-- Begin Exercise data --

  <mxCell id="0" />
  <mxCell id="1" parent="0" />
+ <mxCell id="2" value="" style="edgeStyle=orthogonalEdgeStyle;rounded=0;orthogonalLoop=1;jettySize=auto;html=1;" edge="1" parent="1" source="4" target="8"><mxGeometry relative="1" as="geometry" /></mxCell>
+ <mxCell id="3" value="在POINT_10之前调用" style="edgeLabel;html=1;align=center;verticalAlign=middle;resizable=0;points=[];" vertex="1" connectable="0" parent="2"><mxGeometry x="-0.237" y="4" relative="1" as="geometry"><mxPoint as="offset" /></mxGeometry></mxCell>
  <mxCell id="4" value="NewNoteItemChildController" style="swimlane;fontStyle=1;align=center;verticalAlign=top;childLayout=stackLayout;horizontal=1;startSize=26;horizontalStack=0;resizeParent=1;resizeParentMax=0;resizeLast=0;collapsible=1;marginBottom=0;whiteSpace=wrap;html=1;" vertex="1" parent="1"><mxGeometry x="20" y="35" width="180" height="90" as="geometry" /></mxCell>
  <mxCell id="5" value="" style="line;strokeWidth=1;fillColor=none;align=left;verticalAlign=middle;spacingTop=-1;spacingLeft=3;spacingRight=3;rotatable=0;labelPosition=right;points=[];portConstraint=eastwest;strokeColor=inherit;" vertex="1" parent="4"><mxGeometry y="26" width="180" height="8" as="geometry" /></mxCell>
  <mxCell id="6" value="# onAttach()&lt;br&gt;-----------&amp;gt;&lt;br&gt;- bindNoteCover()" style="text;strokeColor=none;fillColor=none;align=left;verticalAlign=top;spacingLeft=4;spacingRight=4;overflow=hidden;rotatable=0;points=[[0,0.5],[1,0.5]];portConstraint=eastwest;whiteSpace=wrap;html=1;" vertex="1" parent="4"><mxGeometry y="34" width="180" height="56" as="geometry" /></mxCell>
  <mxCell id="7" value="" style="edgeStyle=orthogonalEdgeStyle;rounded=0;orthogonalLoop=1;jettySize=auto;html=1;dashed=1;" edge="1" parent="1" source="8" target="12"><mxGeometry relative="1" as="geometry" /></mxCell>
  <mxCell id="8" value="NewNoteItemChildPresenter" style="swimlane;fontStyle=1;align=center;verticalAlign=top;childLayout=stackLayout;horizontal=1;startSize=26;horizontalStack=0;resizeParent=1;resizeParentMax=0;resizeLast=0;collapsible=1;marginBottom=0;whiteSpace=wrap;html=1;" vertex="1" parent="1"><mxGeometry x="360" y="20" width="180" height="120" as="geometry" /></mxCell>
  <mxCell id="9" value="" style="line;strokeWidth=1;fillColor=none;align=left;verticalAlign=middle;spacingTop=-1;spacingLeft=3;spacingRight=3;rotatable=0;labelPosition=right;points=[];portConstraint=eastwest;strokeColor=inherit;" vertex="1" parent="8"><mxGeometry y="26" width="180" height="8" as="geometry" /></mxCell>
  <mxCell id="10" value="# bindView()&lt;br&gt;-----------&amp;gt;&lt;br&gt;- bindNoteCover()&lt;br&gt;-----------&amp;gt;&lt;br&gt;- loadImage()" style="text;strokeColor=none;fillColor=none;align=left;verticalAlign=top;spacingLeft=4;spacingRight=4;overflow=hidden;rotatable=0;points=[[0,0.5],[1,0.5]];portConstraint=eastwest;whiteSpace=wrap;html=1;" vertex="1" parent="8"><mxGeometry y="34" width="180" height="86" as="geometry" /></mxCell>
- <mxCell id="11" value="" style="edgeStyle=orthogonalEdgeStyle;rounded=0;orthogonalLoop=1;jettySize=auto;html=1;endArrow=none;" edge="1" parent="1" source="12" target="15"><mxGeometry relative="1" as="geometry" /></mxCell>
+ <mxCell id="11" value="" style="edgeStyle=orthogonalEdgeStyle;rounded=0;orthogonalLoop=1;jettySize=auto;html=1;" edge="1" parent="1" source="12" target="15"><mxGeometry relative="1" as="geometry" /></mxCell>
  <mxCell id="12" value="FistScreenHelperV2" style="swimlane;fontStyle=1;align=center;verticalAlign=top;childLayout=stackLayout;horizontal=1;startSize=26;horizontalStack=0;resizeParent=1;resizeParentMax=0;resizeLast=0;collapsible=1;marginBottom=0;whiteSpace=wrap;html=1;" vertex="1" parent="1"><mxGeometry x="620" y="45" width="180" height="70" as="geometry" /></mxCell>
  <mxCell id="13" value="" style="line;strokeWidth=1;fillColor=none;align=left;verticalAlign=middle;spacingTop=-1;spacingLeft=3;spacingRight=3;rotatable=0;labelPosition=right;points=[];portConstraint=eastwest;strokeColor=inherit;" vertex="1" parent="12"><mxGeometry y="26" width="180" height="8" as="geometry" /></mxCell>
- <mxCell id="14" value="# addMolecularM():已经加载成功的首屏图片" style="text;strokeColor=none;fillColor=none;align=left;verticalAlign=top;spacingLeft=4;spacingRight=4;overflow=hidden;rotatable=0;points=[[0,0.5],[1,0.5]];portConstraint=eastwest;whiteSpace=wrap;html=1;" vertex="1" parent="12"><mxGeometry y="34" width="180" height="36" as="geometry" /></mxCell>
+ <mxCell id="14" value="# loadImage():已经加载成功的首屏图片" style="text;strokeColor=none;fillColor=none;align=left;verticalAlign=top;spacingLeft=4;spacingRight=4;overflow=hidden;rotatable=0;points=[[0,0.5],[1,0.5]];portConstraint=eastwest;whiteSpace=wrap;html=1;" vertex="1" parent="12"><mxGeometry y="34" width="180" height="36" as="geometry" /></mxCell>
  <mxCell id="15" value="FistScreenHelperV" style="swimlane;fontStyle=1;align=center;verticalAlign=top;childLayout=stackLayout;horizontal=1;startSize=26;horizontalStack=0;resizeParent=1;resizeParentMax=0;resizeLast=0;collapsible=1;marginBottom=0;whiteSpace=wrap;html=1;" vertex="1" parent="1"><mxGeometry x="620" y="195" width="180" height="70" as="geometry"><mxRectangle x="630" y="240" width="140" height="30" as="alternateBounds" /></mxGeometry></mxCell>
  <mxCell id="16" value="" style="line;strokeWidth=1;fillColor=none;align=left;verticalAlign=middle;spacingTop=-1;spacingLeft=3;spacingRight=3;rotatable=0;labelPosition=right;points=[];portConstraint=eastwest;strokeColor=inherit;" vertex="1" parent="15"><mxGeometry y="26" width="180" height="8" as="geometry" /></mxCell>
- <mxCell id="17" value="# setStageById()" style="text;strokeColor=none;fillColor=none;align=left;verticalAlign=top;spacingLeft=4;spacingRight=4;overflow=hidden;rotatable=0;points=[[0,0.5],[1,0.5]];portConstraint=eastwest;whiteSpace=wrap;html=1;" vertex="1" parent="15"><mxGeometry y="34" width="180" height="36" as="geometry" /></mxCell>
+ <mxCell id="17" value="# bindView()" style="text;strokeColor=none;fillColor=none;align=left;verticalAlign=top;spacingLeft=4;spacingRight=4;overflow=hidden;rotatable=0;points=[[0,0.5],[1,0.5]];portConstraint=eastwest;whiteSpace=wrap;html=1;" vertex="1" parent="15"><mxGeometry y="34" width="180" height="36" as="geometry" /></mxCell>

-- End Exercise data --

Directions for this task — Work out how many lines in the data contain the string "source", treating uppercase and lowercase as different. Reply with the number only.

Task response — 4